CAR's transitional government is unable to uphold its Responsibility to Protect and requires sustained international assistance.
INTERNATIONAL RESPONSE: Following the deadly surge in violence during late 2013, the international community intensified its response to the crisis in CAR, including passing five UNSC resolutions between October 2013 and January 2015 that emphasized the interim government's responsibility to protect the civilian population. [For response prior to March 2015, see GCR2P's Timeline of International Response to the Situation in CAR.]
On 15 March the EU ended the mandate of its peacekeeping force and withdrew from Bangui.

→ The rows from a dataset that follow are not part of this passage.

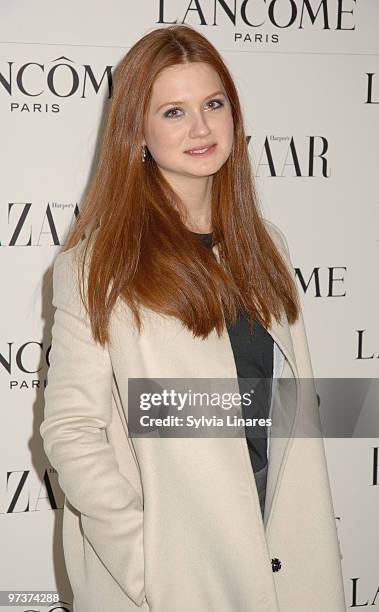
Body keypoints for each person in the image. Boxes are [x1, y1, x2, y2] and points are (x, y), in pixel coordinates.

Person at [40, 24, 346, 612]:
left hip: (280, 563)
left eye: (213, 103)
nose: (201, 127)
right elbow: (72, 433)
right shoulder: (96, 267)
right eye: (174, 112)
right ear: (139, 134)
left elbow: (284, 421)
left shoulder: (265, 246)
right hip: (173, 582)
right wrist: (149, 567)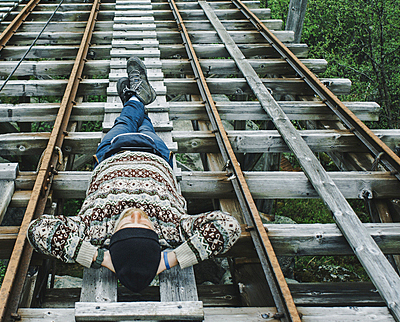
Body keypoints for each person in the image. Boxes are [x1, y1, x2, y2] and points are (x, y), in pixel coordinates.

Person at [28, 57, 241, 292]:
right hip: (154, 151)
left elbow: (39, 230)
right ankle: (136, 97)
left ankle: (135, 98)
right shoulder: (173, 227)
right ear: (156, 237)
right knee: (143, 122)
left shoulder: (92, 228)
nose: (137, 214)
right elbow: (228, 227)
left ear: (113, 236)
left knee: (127, 119)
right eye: (146, 223)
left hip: (113, 149)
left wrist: (102, 259)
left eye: (128, 222)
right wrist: (167, 260)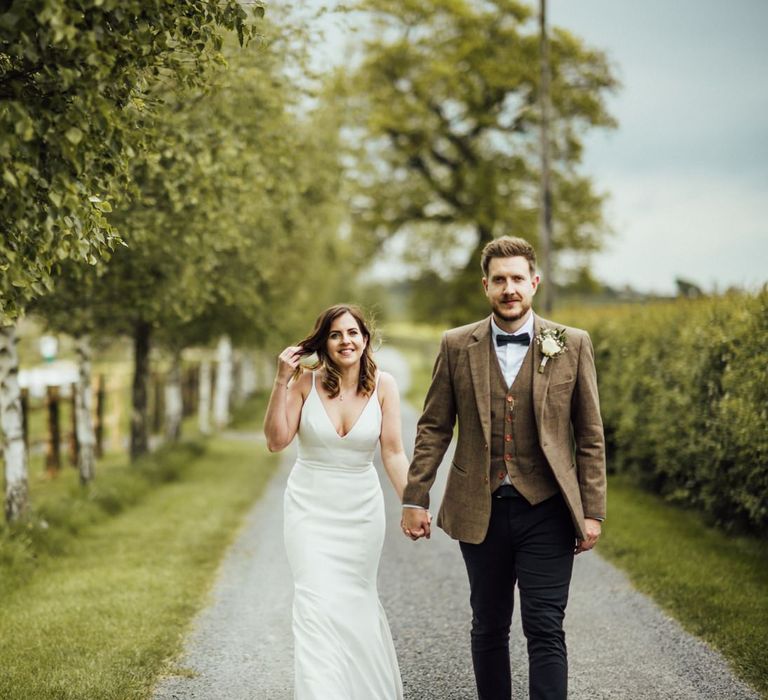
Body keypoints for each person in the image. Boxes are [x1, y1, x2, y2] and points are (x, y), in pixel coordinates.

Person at [401, 236, 606, 700]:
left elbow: (589, 434)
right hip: (481, 509)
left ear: (534, 283)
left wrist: (592, 510)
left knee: (545, 626)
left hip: (548, 509)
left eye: (518, 279)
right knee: (489, 625)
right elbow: (434, 427)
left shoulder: (571, 344)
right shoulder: (456, 345)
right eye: (500, 280)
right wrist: (416, 496)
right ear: (486, 287)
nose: (509, 288)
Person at [264, 304, 412, 700]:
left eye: (352, 333)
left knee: (355, 603)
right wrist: (281, 381)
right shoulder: (303, 383)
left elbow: (394, 453)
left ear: (365, 339)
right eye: (335, 334)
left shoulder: (384, 385)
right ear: (324, 343)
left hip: (361, 513)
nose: (345, 341)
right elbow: (276, 440)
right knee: (314, 603)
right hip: (309, 511)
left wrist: (412, 504)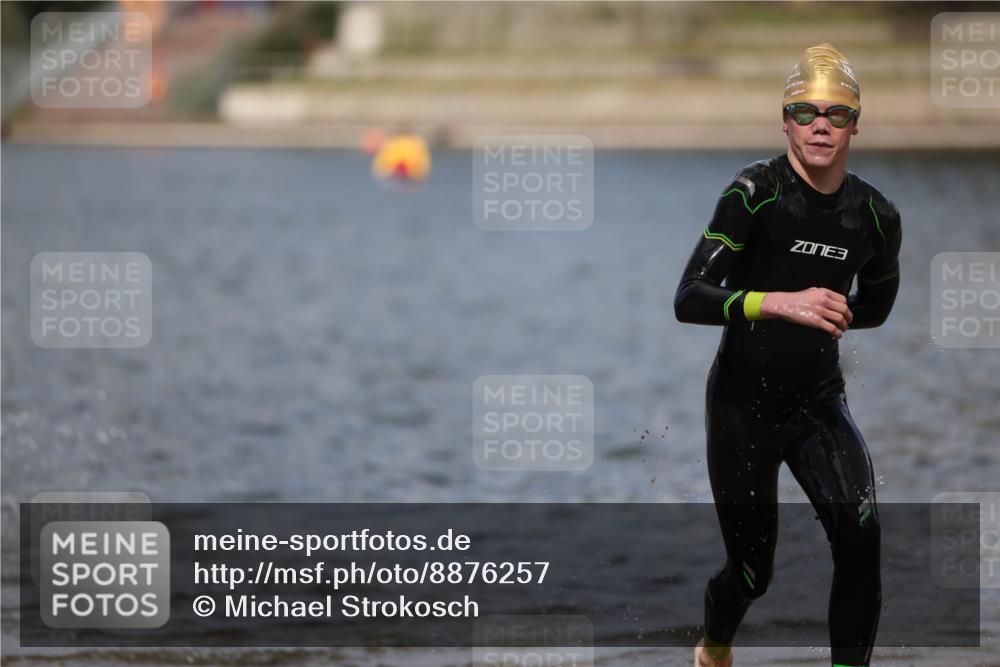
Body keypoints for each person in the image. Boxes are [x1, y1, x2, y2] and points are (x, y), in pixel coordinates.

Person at [674, 44, 902, 667]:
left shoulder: (877, 217)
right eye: (803, 111)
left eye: (836, 111)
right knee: (751, 574)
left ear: (857, 122)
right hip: (742, 405)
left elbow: (876, 307)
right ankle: (714, 646)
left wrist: (833, 312)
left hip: (817, 402)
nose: (819, 124)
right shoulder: (754, 193)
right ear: (784, 121)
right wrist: (780, 302)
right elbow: (689, 297)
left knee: (861, 538)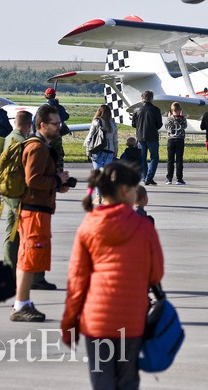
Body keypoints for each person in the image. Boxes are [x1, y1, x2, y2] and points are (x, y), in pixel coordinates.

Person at [61, 162, 164, 389]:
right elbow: (156, 272)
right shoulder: (144, 226)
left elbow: (76, 280)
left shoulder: (88, 226)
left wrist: (69, 323)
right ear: (125, 191)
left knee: (102, 380)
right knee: (127, 380)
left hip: (96, 320)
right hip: (132, 320)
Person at [11, 104, 71, 322]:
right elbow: (33, 180)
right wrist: (56, 180)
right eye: (55, 124)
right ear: (42, 125)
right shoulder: (37, 148)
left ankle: (23, 302)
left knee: (27, 257)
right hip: (33, 212)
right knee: (28, 257)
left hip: (36, 210)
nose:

A smaller EU-led Military Advisory Mission, or EUMAM-RCA, became operational on 16 March and is assisting with security sector reform.
The UNSC passed Resolution 2212 on 26 March, authorizing an increase of 1,030 personnel for MINUSCA. On 28 April the UNSC passed Resolution 2217, which renewed MINUSCA's mandate for one year and recalled the primary responsibility of the CAR authorities to protect populations from genocide, war crimes, crimes against humanity and ethnic cleansing.
On 22 June the UN Secretary-General (UNSG) appointed an independent expert panel to review how the UN handled allegations of sexual abuse against children by French and African peacekeepers. On 12 August the UNSG requested that his Special Representative and head of MINUSCA Babacar Gaye tender his resignation over ongoing allegations of sexual abuse and exploitation by UN peacekeepers in CAR.
On 12 August ECCAS endorsed an additional extension of the transitional government and delayed elections initially scheduled for 18 October to 30 December.
NECESSARY ACTION: UN and French forces must forcibly disarm all armed groups that threaten civilians. MINUSCA must ensure it deploys in adequate numbers to all areas where vulnerable populations lack sufficient protection. The UN and humanitarian actors must facilitate the evacuation and relocation of all civilians who wish to leave besieged areas.
The UN Security Council should immediately sanction additional individuals responsible for inciting, facilitating, or committing mass atrocity crimes.
Urgent resources are needed to establish the SCC and ensure accountability for mass atrocity crimes. MINUSCA should prioritize the arrest of individuals responsible for atrocities and other serious human rights violations. MINUSCA must also ensure incidents involving the death of civilians are thoroughly investigated. MINUSCA should publicly report on the ongoing situation of human rights protection in CAR.